All the nervousness, all the overthinking, all the lack of sleep—it disappeared the second I put my hand on the first hold I could see. Everything floated away as my focus latched itself onto the wall and the task at hand. I got my feet up. I arranged my hips with the wall. I began to climb.
Something I noticed right off the bat was that there were no pink handholds—or green, or orange, or red for that matter. It wasn’t like the gym; the entire wall all looked the same. But I quickly began to recognize what the handholds were on an actual wall. I used everything I could to climb, the most useful of which was a relatively large crack down the face.
There came a moment about halfway up the face. I leaned back to take a break and felt the rock, rough beneath my skin. I felt the sun on my back and smelled pine trees. As I rested I saw blue in my peripheral vision. I looked to the right just as the wind picked up. As it blew through my hair I saw Lake Tahoe’s beautiful Emerald Bay.
I’m not sure if all climbers have “their moment,” but for me, that was it. That was my moment. Ever since then, I’ve been hooked. I now know climbing is a way to get close to nature, and close to myself. It is a beautiful sport.

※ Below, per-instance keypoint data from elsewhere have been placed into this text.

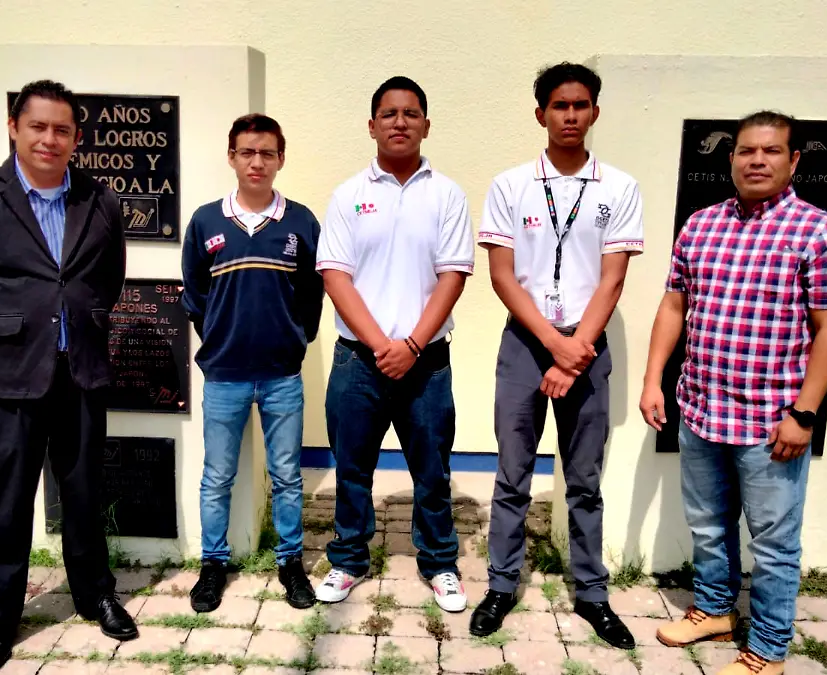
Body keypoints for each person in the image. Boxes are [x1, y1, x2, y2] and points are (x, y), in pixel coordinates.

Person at [640, 111, 827, 675]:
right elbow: (674, 305)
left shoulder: (820, 233)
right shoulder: (701, 225)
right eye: (746, 151)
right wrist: (653, 379)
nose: (757, 160)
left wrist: (804, 414)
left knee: (774, 544)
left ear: (794, 160)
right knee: (708, 525)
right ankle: (715, 610)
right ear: (732, 158)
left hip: (771, 424)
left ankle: (767, 649)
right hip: (701, 409)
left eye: (771, 150)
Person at [0, 79, 137, 673]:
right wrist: (2, 340)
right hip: (6, 382)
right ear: (14, 128)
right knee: (7, 503)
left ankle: (95, 595)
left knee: (84, 495)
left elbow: (107, 282)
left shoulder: (101, 201)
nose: (50, 138)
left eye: (62, 129)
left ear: (76, 137)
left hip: (80, 375)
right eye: (38, 126)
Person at [470, 62, 641, 649]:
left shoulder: (618, 187)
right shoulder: (510, 185)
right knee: (512, 475)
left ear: (595, 112)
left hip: (587, 344)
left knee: (584, 480)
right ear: (541, 113)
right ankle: (500, 586)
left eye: (580, 105)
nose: (570, 116)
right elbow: (502, 275)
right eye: (560, 106)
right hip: (527, 340)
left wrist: (574, 353)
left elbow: (612, 279)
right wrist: (553, 345)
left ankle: (592, 593)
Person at [313, 76, 474, 612]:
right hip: (359, 360)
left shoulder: (446, 194)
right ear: (372, 125)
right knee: (352, 468)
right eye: (389, 113)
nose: (399, 122)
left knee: (432, 470)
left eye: (410, 113)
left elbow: (453, 275)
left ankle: (440, 562)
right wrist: (384, 344)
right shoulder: (349, 195)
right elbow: (335, 275)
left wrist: (412, 345)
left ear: (426, 124)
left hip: (426, 362)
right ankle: (348, 559)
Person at [180, 113, 323, 613]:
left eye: (266, 153)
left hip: (282, 375)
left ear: (280, 158)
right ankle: (213, 564)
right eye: (247, 152)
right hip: (224, 376)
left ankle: (290, 562)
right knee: (217, 475)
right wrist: (220, 339)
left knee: (287, 476)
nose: (256, 162)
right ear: (232, 157)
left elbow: (313, 291)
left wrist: (296, 338)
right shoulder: (206, 221)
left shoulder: (300, 222)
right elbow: (194, 294)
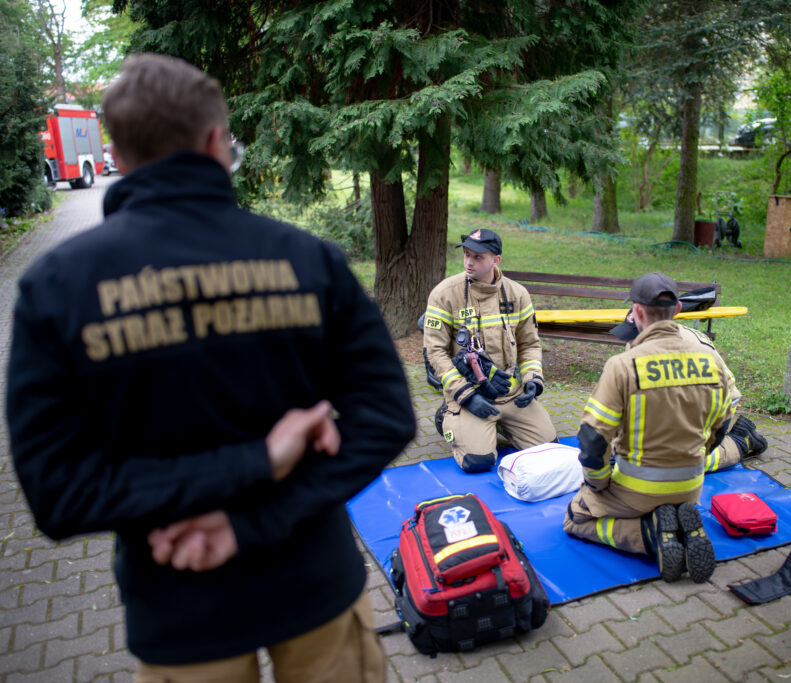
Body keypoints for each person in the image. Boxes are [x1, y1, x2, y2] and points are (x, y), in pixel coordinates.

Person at [6, 53, 415, 682]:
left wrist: (233, 485)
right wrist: (259, 478)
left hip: (178, 606)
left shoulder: (55, 288)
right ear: (213, 140)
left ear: (115, 151)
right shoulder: (309, 260)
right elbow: (387, 417)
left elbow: (58, 494)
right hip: (313, 584)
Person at [562, 272, 767, 583]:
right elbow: (723, 423)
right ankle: (674, 520)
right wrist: (700, 454)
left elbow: (592, 439)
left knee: (575, 518)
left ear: (637, 312)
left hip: (635, 489)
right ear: (679, 309)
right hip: (691, 487)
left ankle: (649, 534)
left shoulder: (623, 365)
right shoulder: (710, 358)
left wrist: (598, 483)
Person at [423, 228, 556, 472]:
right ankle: (448, 420)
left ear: (496, 260)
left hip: (509, 391)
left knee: (549, 449)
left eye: (478, 257)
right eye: (466, 255)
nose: (468, 262)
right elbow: (435, 353)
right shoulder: (445, 294)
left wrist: (532, 381)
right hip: (468, 393)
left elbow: (529, 344)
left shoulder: (518, 294)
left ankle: (503, 424)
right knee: (478, 461)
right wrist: (466, 397)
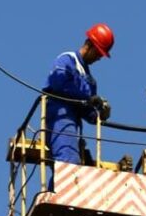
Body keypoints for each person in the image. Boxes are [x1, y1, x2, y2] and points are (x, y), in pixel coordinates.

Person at [44, 23, 114, 166]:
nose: (99, 58)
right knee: (68, 162)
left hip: (73, 125)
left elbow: (88, 112)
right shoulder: (67, 59)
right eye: (98, 53)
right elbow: (59, 83)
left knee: (69, 166)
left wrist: (101, 114)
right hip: (59, 116)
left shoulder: (90, 80)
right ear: (89, 44)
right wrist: (87, 98)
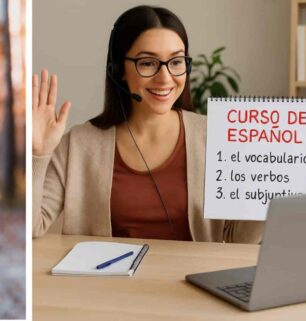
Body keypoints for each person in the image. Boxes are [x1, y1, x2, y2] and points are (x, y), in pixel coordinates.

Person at [32, 5, 264, 243]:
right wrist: (38, 154)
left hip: (190, 279)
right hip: (106, 280)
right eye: (147, 63)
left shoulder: (217, 138)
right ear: (119, 69)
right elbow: (32, 226)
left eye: (176, 61)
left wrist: (269, 193)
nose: (164, 78)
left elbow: (238, 241)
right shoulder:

I am so grateful to all the people that made the trip such a success—Jesse, Julia, Cristina, and Ali have been great to work with in the weeks since our trip, and I have even seen Nick around the gym a few times. Planet Granite is a community—a village—and I am so glad to have been welcomed into the heart of it. I hope it will serve as a basecamp as I begin the ascent into a life of climbing.